◆ Problem ◆
Which lines in the entries below contain the string "date"? Report each such line in full.
# start of Records for this exercise
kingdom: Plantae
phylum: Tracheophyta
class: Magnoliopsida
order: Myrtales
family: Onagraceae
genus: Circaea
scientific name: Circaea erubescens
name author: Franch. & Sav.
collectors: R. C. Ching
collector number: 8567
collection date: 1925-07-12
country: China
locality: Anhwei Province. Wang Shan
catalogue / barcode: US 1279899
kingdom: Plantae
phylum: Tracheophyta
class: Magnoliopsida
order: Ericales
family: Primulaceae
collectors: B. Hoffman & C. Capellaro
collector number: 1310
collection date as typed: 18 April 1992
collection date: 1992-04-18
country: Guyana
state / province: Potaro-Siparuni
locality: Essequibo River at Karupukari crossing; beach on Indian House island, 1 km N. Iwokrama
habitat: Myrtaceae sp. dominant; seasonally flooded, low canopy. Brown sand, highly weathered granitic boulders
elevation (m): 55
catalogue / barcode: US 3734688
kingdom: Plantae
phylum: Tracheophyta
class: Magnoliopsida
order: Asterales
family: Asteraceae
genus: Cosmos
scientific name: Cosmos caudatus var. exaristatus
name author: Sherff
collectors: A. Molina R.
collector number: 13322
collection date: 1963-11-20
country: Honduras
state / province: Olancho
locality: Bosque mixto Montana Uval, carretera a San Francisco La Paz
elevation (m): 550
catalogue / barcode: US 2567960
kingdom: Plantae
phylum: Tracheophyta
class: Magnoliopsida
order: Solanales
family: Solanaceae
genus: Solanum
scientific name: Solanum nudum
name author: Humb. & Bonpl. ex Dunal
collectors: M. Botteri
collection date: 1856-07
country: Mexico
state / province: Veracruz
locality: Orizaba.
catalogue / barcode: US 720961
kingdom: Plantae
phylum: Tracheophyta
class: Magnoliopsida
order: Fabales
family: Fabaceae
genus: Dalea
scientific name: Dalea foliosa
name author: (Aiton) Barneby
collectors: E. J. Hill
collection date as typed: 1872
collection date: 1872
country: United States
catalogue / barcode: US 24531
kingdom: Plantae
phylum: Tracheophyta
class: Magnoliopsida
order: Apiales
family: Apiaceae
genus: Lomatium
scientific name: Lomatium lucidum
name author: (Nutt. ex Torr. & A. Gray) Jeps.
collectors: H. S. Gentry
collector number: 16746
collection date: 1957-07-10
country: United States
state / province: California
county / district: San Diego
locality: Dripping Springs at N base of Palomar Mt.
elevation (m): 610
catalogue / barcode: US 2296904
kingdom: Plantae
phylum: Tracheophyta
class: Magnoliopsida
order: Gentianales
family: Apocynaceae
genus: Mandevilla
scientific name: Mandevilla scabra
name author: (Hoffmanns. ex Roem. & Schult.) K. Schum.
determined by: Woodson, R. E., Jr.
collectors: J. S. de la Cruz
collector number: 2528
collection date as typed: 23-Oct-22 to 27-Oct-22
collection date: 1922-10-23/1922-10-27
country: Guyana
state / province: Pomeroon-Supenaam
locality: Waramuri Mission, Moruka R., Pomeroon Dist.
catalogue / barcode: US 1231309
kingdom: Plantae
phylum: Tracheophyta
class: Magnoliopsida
# end of Records for this exercise
◆ Reply ◆
collection date: 1925-07-12
collection date as typed: 18 April 1992
collection date: 1992-04-18
collection date: 1963-11-20
collection date: 1856-07
collection date as typed: 1872
collection date: 1872
collection date: 1957-07-10
collection date as typed: 23-Oct-22 to 27-Oct-22
collection date: 1922-10-23/1922-10-27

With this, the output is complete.